A new study, published in Nature, suggests that our craving for sweet tastes can be undone by manipulating neurons. The results may eventually help design new strategies for treating eating disorders.
The brain associates a spectrum of thoughts, feelings, and memories with different tastes.
A new study suggests that these responses exist separately within the brain and can be individually modified or even “erased.”
In previous research, the authors of the current study attempted to map the taste system of the brain.
They found that specialized cells on the tongue send signals to different regions of the brain when they encounter each of the five tastes — sweet, bitter, salty, sour, or umami. These responses enable the brain to identify the taste and trigger relevant behaviors.
“When our brain senses a taste, it not only identifies its quality, it choreographs a wonderful symphony of neuronal signals that link that experience to its context, hedonic value, memories, emotions, and the other senses, to produce a coherent response,” says Charles S. Zuker, the paper’s senior author.
For their most recent study, Zuker and colleagues focused on the amygdala; this part of the brain is involved when we make judgments about sensory information, including information about taste.
In the study, the team experimented with artificially activating the sweet and bitter brain connections in mice.
They found that when the brain connections for sweet taste were turned on, the mice would react to water like it was sugar. They also discovered that it was possible to manipulate brain connections in a way that made the mice interpret sweet-tasting foods as bitter and vice versa.

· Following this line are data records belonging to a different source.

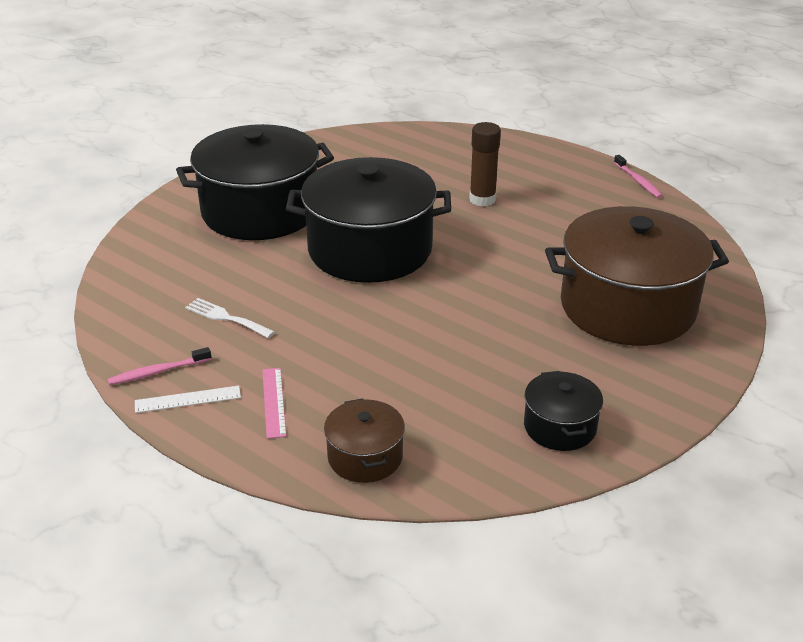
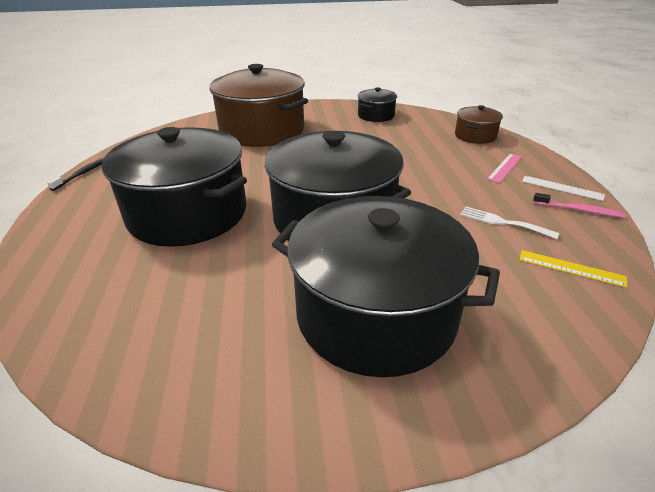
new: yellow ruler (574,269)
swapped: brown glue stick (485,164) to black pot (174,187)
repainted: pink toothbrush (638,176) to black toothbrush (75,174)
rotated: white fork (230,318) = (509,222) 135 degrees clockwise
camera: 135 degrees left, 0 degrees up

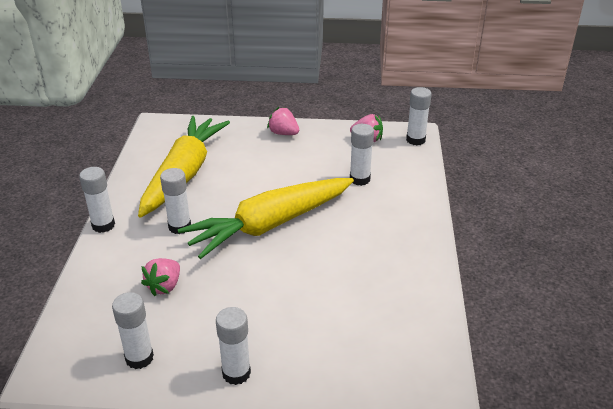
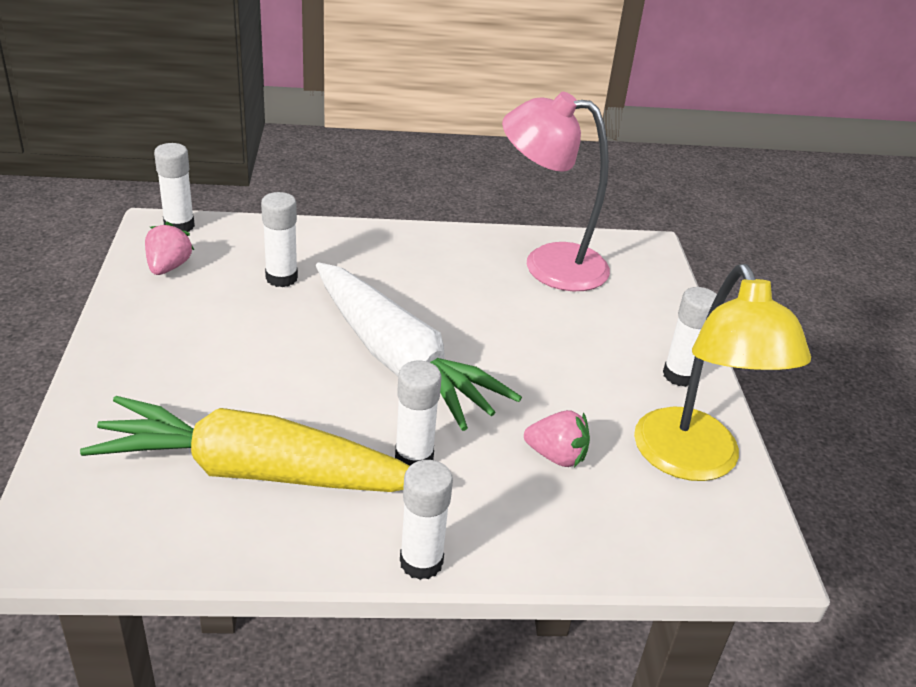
gone: pink strawberry (283,121)
new: pink lamp (556,191)
swapped: white glue stick (133,330) to yellow lamp (722,372)
repainted: yellow carrot (266,218) to white carrot (419,346)
camera: 100 degrees left, 0 degrees up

“Our earlier work revealed a clear divide between the sweet and bitter regions of the taste cortex. This new study showed that same division continued all the way into the amygdala.”
First author Li Wang
Wang continues, “This segregation between sweet and bitter regions in both the taste cortex and amygdala meant we could independently manipulate these brain regions and monitor any resulting changes in behavior.”
Interestingly, when the team “switched off” the amygdala connections without manipulating the taste cortex, they found that the animals were still able to identify tastes correctly but seemed to no longer attach taste to emotional responses. For instance, the mice would express no preference for sweet food and would not avoid bitter-tasting food.
“It would be like taking a bite of your favorite chocolate cake but not deriving any enjoyment from doing so,” Wang says. “After a few bites, you may stop eating, whereas otherwise, you would have scarfed it down.”
Because the research suggests that the pleasure of eating food can be separated from the act of feeding and manipulated, the results could be significant when developing future treatments for eating disorders.
Zuker and Wang are now researching how other brain regions might affect the taste system, including those involved in learning, memory, and coordinating motor actions.
“Our goal is to piece together how those regions add meaning and context to taste,” says Wang. “We hope our investigations will help to decipher how the brain processes sensory information and brings richness to our sensory experiences.”